▶ **Task directions**:
Using the records below, output the stretch that opens with the line containing "filastrocche_carnevale" and closes with the line containing "中央军事委员会领导下，由国防部负责，具体工作由国防", exactly and including both lines, with nothing more.
**** Recorded information ****
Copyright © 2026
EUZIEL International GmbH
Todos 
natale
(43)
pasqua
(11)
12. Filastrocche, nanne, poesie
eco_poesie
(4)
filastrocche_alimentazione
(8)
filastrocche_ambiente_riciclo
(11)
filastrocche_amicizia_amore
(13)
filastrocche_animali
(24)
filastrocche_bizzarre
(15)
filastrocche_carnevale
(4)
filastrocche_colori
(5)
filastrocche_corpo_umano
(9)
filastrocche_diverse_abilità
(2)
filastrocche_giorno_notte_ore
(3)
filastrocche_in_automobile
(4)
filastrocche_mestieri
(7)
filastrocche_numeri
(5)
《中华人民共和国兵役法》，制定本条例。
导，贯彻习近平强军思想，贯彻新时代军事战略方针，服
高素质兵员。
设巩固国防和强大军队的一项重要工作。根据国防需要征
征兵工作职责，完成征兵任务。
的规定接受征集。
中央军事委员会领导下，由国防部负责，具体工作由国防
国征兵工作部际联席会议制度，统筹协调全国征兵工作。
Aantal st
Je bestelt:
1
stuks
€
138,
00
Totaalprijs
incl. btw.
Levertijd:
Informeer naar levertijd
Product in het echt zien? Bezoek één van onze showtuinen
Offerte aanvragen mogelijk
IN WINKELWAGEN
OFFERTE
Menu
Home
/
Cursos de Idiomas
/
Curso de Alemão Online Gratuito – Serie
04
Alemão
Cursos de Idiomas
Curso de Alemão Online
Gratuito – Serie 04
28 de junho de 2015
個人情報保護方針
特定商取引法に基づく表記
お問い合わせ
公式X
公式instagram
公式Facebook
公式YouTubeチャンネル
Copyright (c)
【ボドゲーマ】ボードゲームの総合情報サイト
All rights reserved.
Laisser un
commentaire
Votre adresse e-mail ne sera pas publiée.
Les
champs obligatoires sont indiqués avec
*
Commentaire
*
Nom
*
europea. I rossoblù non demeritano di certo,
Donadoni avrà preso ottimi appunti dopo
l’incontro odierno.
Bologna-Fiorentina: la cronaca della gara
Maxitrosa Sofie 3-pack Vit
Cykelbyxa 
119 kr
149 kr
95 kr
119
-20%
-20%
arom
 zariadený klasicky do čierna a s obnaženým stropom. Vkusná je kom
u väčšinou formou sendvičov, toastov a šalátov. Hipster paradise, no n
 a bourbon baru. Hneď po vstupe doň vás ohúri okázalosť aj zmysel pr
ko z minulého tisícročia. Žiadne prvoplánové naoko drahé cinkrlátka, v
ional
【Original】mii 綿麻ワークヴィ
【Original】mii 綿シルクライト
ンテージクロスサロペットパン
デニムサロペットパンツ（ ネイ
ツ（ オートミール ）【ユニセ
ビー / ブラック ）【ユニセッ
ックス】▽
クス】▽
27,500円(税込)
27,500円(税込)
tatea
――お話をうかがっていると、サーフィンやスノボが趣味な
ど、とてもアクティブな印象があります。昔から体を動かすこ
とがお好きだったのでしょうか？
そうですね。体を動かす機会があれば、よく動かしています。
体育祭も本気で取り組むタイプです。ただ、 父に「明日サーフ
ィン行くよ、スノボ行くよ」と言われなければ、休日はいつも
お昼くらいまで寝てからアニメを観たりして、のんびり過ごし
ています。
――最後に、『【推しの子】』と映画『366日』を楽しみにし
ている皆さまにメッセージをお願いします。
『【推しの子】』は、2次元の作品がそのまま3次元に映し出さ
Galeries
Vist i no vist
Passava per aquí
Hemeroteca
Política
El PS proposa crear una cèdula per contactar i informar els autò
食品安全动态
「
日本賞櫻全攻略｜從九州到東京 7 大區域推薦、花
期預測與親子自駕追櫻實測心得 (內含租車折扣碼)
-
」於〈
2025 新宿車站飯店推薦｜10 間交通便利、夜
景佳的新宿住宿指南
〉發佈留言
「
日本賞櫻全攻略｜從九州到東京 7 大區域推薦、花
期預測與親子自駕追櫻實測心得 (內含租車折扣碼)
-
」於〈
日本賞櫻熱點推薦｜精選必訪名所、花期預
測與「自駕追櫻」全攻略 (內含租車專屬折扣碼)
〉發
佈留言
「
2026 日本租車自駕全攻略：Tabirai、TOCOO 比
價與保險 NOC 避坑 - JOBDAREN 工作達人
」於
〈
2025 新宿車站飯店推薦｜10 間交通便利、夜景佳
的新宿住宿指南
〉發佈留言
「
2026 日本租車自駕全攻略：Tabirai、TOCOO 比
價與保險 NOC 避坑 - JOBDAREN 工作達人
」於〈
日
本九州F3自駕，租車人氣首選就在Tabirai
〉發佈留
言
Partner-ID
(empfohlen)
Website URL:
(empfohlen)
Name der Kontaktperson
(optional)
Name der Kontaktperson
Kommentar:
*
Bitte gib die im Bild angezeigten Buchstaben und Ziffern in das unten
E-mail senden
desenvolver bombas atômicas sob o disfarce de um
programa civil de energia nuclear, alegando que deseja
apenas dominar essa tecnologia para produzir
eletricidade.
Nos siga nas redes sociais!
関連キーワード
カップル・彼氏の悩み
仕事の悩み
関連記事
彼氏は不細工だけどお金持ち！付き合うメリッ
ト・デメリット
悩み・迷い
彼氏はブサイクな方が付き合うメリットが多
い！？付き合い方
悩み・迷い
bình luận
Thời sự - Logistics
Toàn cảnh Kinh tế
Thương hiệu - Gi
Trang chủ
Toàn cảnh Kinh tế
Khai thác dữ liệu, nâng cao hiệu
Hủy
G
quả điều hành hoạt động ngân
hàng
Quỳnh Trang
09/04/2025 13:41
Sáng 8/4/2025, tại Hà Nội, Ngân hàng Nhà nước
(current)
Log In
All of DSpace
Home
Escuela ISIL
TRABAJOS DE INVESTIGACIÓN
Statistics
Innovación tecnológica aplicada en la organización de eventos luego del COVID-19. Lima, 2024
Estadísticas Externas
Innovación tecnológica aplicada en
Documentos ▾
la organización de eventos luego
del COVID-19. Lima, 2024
****
▶ **Worked solution**:
filastrocche_carnevale
(4)
filastrocche_colori
(5)
filastrocche_corpo_umano
(9)
filastrocche_diverse_abilità
(2)
filastrocche_giorno_notte_ore
(3)
filastrocche_in_automobile
(4)
filastrocche_mestieri
(7)
filastrocche_numeri
(5)
《中华人民共和国兵役法》，制定本条例。
导，贯彻习近平强军思想，贯彻新时代军事战略方针，服
高素质兵员。
设巩固国防和强大军队的一项重要工作。根据国防需要征
征兵工作职责，完成征兵任务。
的规定接受征集。
中央军事委员会领导下，由国防部负责，具体工作由国防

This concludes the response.